I was born and raised in New York City and my passions have always been learning and sports, so it was probably inevitable that I became a researcher-professor and have been a life-long runner.

Vancouver 1st half_best time since donation

My chosen discipline is genomics, basically looking at all one’s genes and how they interact with one’s environment to make us who we are. I’m a professor of translational genomics at the University of British Columbia in Vancouver, Canada.  As I remind my students now is the absolute BEST time to work in this field, because nearly anything is possible. When I was in graduate school I sequenced one gene for my Ph.D., 2 years ago I sequenced my entire genome in one week! And just last year the world witnessed the first successful gene therapy trial where genome editing was used to cure several patients with sickle cell disease.

Hero_in Addis Ababa

Meeting a marathon legend in Ethiopia to teach a genomics workshop at the University of Addis Ababa, 2019

I am equally passionate about training in general and running in particular. In high school, I was an okay cyclist (Cat 3 racer) but once I started graduate school, hours on the bike were hours I wasn’t in the lab. Running was always available, and required so little preparation, so it became my passion, and the thing that helped me maintain my sanity.  I have been fortunate to live in great running places, New York, Philadelphia, Boulder, San Francisco, Toronto, southern Norway and now Vancouver, BC.

Dreading the start of the Yukon arctic ultra, 2017

Dreading the start of the Yukon Arctic Ultra, 2017

As a research scientist, I’ve always been amazed at the robustness and resilience of the organism, and I have leaned on that knowledge any time I’ve been injured. I guess that understanding played a part in my eagerness to donate a kidney, knowing that the body can recover, compensate, and thrive. The philosophical aspect of donation also intrigued me. After reading Larissa MacFarquhar article “The Kindest Cut” about anonymous donors in 2009 in the New Yorker and then her book Strangers Drowning in 2015 I could not shake the desire to donate. I had no one to donate to, so I decided on an anonymous donation.

 

When I turned 50, I made the decision that I wasn’t getting any younger nor was my kidney, and having no kids of my own and no family members in need of one the timing seemed right. The decision was simple, the process not so much. The fantastic team at BC transplant shepherded me through all the testing over the course of 6 months, then I had to wait a few months more so that my donation could start a chain. While I was certain that this was what I wanted and that it made sense, my family was less certain. They were confused more than anything, unsure why I would put myself in potential harm, for “no good reason”. But in a few weeks, they came around, not necessarily enthusiastic, but supportive. The argument that carried the day was that it made me happy to think of my donation, and in fact, it still does.

Northern Trails Marathon Age group win

Northern Trails Marathon age group win

The surgery was uneventful, and 48 hours later I was walking gingerly around Vancouver, 2 weeks post-op I jogged a mile and 3 months later I signed up for Boston. It was the weather, not my surgery conspired against me and I dropped out at mile 14, along with a van full of freezing elite athletes. Undeterred, I ran the Vancouver Marathon 2 months later, and my time was within 30 sec off my last pre-donation marathon (3:23). I’ve since done 3 more marathons, including the Midnight Sun Marathon in Tromso Norway, waaaay north of the Arctic Circle. By the way, it was 39 degrees, rained the entire time and no one saw the sun at midnight!

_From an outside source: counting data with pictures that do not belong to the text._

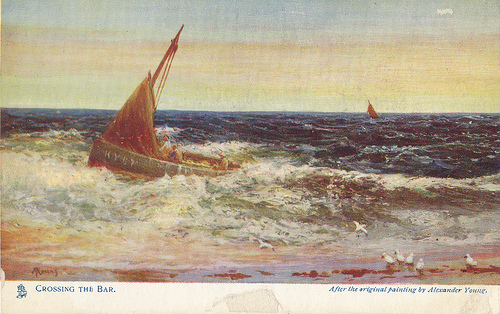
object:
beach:
[0, 239, 499, 313]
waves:
[0, 123, 497, 245]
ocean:
[0, 106, 499, 280]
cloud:
[0, 33, 495, 102]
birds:
[256, 241, 280, 249]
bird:
[351, 217, 370, 237]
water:
[96, 186, 317, 269]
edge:
[168, 154, 214, 178]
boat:
[87, 24, 249, 190]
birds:
[381, 250, 404, 271]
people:
[158, 131, 185, 165]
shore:
[14, 231, 484, 288]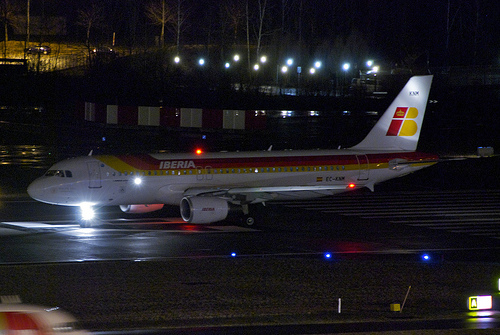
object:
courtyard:
[3, 198, 483, 282]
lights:
[414, 249, 435, 263]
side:
[76, 159, 391, 187]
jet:
[18, 70, 500, 235]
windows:
[341, 165, 347, 171]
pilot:
[49, 169, 64, 178]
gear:
[235, 201, 271, 242]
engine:
[178, 190, 238, 230]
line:
[20, 22, 467, 84]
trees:
[2, 2, 431, 98]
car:
[19, 43, 54, 58]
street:
[12, 49, 104, 71]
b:
[162, 160, 170, 170]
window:
[46, 167, 72, 182]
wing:
[223, 179, 379, 195]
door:
[83, 154, 104, 191]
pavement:
[10, 163, 495, 317]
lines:
[310, 181, 499, 259]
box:
[461, 290, 494, 317]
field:
[8, 265, 500, 329]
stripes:
[106, 154, 398, 178]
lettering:
[148, 158, 219, 179]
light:
[185, 136, 209, 168]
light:
[346, 179, 365, 203]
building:
[71, 97, 276, 133]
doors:
[133, 101, 166, 128]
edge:
[332, 181, 345, 199]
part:
[47, 224, 485, 283]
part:
[337, 143, 390, 186]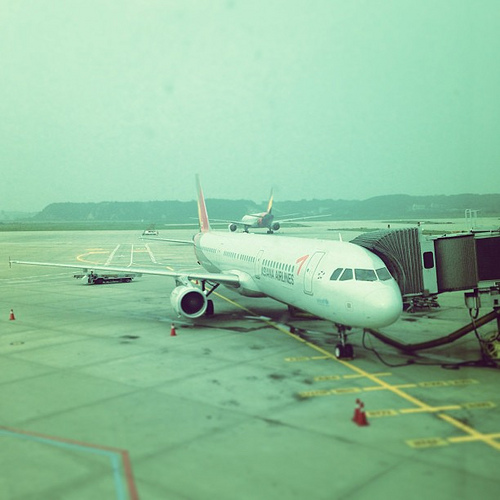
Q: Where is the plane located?
A: Airport.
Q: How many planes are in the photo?
A: Two.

The not-sunny midnight sun marathon Tromso, Norway 2019

So these the facts, and my motivation for documenting these facts is that when I was thinking about donating, a primary concern about the surgery and donation was whether or not I was going to be able run and specifically run marathons. While no one flat out said “no”, no one said yes either.  Being a research scientist, I was certain there would be good data available, but I was wrong. There is actually very little in the way peer-reviewed literature or even case reports- so my best source of information was anecdotal narratives on the web.

Admittedly, my story is just another narrative, and while “the plural of anecdotes is not data” at some point the weight of the evidence- my story- and all of the others on this fantastic website-underscore the reality that kidney donation and long-distance running are perfectly compatible.

first post-op marathon

First post-op marathon

There are other benefits as well. Invariably, when I reach mile 18 of a marathon- just far enough from the finish to get really existentially angsty- I have something most of the other runners don’t- the knowledge that I was able to do something unequivocally positive and bounce back to resume running with the same excitement and enthusiasm.

I just finished my 26th marathon recently and look forward to running NYC this November. I’ve run it 8 times, and my second 1K version.